--- Entries provided Enclosed Below ---

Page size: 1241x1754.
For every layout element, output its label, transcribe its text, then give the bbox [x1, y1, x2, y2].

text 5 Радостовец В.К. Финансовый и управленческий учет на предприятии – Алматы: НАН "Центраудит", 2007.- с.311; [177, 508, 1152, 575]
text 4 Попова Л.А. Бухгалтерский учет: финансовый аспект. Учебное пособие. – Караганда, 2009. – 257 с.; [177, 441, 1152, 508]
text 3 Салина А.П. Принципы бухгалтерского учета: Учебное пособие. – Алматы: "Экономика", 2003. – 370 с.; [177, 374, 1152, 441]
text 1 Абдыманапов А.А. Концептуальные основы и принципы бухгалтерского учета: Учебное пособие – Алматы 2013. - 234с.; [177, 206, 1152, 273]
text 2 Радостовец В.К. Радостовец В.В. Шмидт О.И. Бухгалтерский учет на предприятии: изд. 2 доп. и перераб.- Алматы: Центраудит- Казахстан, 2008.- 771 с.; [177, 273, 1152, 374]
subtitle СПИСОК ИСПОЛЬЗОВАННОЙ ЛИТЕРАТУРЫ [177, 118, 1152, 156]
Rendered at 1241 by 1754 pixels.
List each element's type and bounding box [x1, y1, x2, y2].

--- End of Enclosed Entries provided ---

■ Work to be completed: Could I ask you to return the records exactly and in full?

■ Output for this exercise:
Page size: 1241x1754.
For every layout element, output its label, transcribe its text, then give the bbox [x1, y1, x2, y2].

text 5 Радостовец В.К. Финансовый и управленческий учет на предприятии – Алматы: НАН "Центраудит", 2007.- с.311; [177, 508, 1152, 575]
text 4 Попова Л.А. Бухгалтерский учет: финансовый аспект. Учебное пособие. – Караганда, 2009. – 257 с.; [177, 441, 1152, 508]
text 3 Салина А.П. Принципы бухгалтерского учета: Учебное пособие. – Алматы: "Экономика", 2003. – 370 с.; [177, 374, 1152, 441]
text 1 Абдыманапов А.А. Концептуальные основы и принципы бухгалтерского учета: Учебное пособие – Алматы 2013. - 234с.; [177, 206, 1152, 273]
text 2 Радостовец В.К. Радостовец В.В. Шмидт О.И. Бухгалтерский учет на предприятии: изд. 2 доп. и перераб.- Алматы: Центраудит- Казахстан, 2008.- 771 с.; [177, 273, 1152, 374]
subtitle СПИСОК ИСПОЛЬЗОВАННОЙ ЛИТЕРАТУРЫ [177, 118, 1152, 156]
Rendered at 1241 by 1754 pixels.
List each element's type and bounding box [x1, y1, x2, y2].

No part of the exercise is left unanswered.